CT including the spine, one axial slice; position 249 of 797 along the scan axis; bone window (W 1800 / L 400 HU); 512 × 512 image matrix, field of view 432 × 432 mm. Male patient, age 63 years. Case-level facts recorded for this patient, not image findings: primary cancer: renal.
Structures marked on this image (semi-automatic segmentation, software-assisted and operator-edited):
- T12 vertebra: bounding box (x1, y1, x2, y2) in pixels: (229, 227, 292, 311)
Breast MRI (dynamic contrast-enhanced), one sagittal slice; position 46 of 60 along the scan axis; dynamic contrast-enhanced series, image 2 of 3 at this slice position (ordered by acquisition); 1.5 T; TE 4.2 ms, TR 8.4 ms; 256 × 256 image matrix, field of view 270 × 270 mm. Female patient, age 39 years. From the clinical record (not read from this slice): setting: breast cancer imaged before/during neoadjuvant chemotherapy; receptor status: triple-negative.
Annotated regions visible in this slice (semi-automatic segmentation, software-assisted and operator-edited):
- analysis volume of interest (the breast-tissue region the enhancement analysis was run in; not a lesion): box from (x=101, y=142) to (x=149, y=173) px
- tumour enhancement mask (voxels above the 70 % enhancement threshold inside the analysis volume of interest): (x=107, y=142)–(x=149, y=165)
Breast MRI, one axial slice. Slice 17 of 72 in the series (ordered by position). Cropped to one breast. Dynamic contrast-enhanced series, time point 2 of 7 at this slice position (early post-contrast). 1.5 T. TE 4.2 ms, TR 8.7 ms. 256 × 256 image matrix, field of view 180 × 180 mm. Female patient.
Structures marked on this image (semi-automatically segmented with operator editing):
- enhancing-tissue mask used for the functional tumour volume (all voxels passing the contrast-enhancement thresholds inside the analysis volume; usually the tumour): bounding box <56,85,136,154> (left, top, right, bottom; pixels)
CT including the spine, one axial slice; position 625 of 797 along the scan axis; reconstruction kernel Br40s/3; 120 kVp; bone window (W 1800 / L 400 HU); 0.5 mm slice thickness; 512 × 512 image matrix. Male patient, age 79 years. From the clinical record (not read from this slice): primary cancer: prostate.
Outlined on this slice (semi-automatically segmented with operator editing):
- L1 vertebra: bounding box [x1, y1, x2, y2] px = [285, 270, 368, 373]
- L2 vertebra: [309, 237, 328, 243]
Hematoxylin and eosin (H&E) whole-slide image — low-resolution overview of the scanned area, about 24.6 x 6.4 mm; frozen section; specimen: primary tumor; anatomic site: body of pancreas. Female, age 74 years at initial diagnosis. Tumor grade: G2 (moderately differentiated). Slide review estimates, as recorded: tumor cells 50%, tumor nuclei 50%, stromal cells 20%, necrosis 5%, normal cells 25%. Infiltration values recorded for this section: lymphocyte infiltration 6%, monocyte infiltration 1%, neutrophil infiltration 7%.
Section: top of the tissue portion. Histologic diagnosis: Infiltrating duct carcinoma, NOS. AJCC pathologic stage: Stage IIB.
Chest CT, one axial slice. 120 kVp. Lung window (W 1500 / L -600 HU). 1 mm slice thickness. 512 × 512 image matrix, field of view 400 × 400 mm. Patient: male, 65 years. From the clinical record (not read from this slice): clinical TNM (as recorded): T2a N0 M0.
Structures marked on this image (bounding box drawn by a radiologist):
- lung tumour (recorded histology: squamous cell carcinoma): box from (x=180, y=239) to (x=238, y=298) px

★ ★ ★

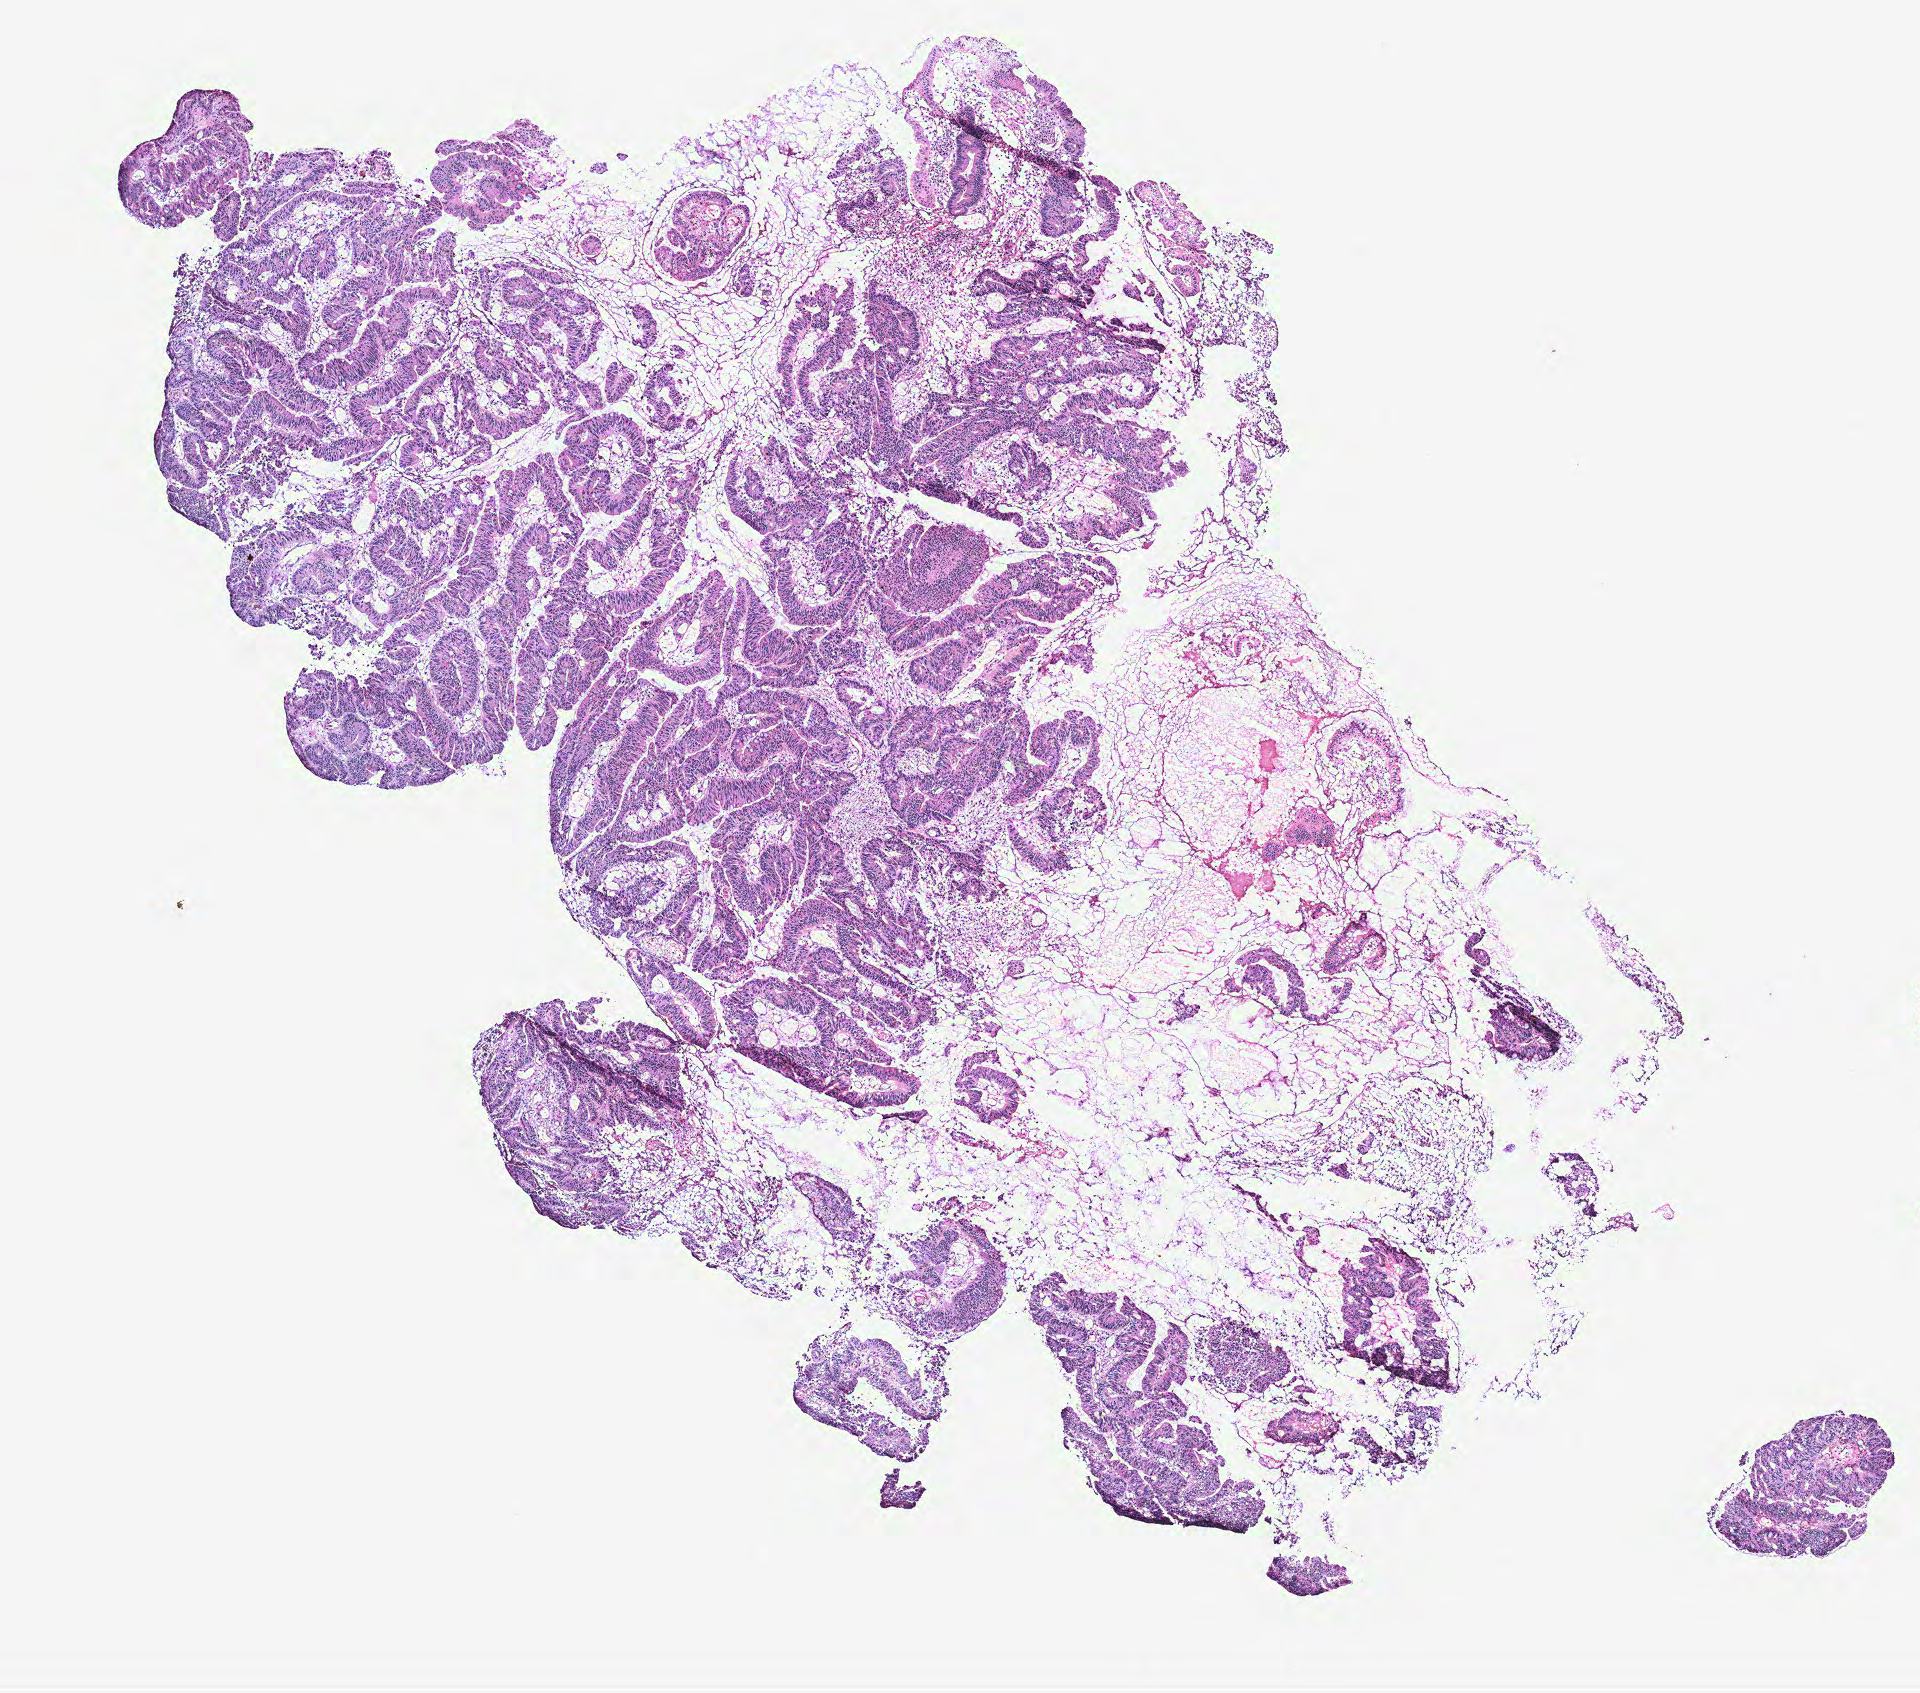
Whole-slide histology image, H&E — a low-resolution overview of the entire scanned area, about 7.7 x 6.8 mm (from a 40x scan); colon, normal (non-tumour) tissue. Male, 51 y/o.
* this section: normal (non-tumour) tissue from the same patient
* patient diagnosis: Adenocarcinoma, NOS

★ ★ ★

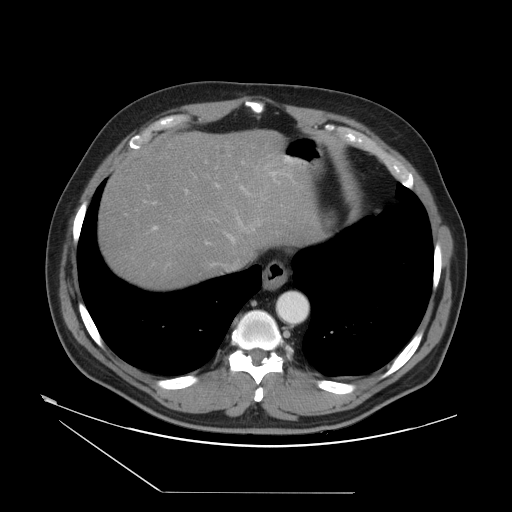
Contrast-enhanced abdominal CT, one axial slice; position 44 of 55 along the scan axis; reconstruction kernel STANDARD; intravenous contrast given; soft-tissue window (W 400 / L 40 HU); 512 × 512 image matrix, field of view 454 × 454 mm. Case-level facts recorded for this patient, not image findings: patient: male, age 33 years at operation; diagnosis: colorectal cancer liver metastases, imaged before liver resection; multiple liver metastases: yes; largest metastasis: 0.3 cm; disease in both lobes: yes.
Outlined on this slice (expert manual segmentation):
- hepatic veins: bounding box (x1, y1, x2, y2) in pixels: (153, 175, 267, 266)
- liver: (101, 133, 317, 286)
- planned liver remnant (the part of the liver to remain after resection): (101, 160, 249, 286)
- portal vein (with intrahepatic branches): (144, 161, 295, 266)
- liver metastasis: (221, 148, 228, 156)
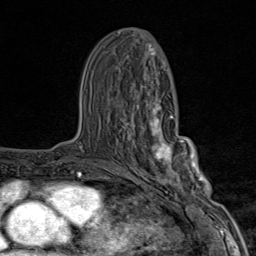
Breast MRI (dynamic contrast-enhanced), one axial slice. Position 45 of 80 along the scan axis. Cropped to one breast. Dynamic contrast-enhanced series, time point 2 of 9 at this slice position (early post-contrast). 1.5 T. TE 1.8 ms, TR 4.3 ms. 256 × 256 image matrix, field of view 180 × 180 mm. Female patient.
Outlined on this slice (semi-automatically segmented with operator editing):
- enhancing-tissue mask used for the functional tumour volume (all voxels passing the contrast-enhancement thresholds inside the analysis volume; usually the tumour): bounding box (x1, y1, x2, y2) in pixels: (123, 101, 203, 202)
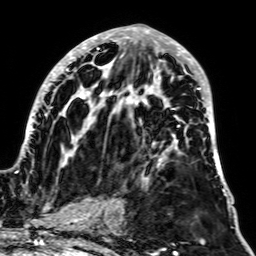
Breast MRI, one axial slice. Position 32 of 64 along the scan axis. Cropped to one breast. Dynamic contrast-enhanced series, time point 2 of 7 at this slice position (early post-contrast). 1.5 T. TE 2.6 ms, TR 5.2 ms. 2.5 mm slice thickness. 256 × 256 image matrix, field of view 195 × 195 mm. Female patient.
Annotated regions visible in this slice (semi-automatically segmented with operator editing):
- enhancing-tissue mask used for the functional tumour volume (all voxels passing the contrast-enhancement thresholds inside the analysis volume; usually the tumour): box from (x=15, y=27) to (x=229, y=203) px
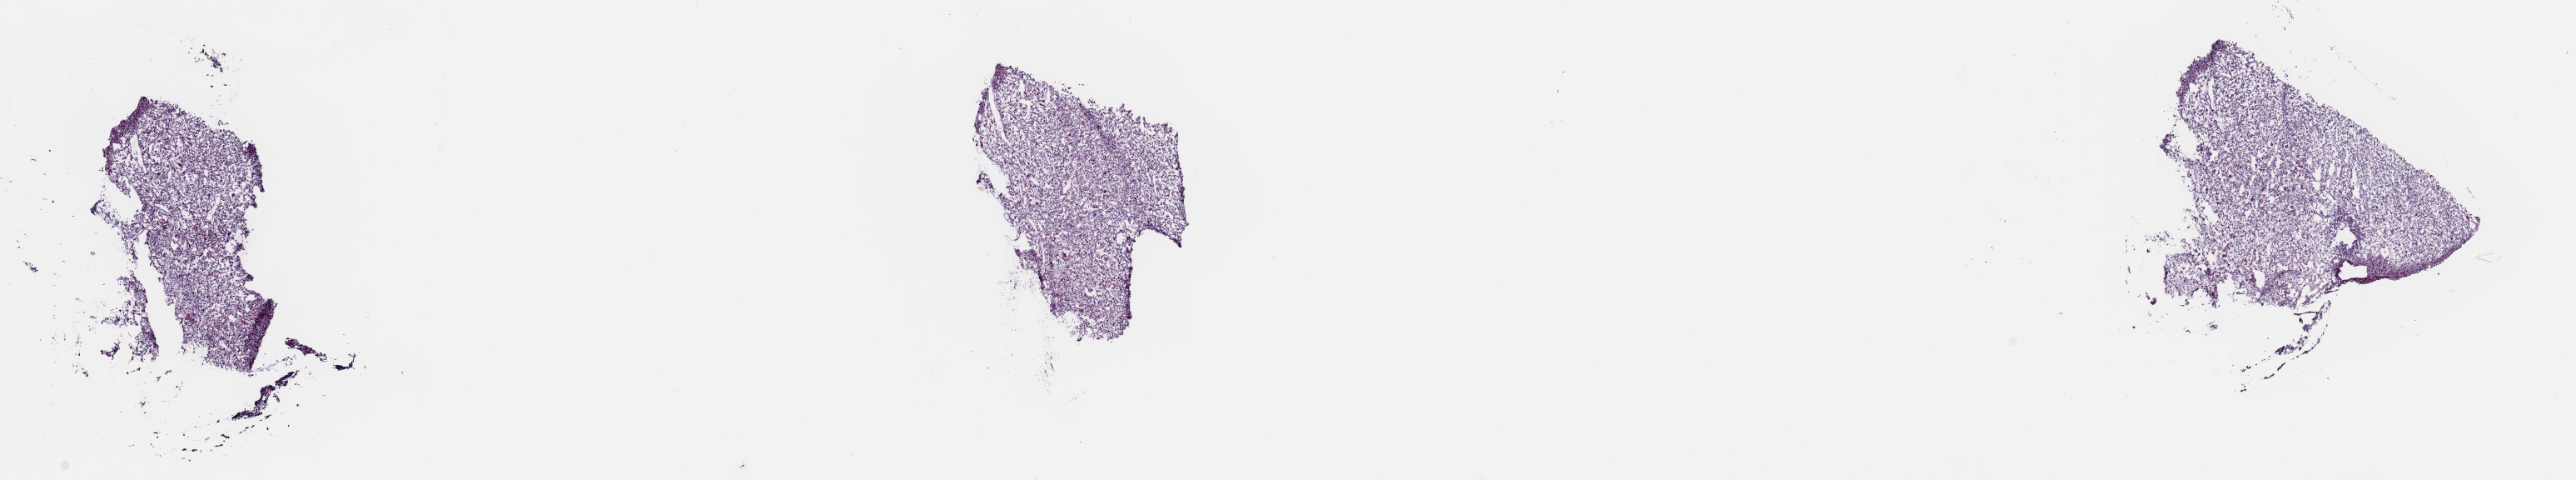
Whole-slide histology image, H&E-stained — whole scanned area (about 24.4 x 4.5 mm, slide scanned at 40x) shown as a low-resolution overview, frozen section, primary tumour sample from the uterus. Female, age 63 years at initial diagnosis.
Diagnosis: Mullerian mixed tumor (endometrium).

★ ★ ★

* **THE TASK**:
Using the entries above, give back exactly the line containing "slice (semi-automatic segmentation, software-assisted", the line containing "- analysis volume", and every line between them, and nothing else.

* **COMPLETED EXERCISE**:
Annotated regions visible in this slice (semi-automatic segmentation, software-assisted and operator-edited):
- analysis volume of interest (the breast-tissue region the enhancement analysis was run in; not a lesion): box from (x=101, y=142) to (x=149, y=173) px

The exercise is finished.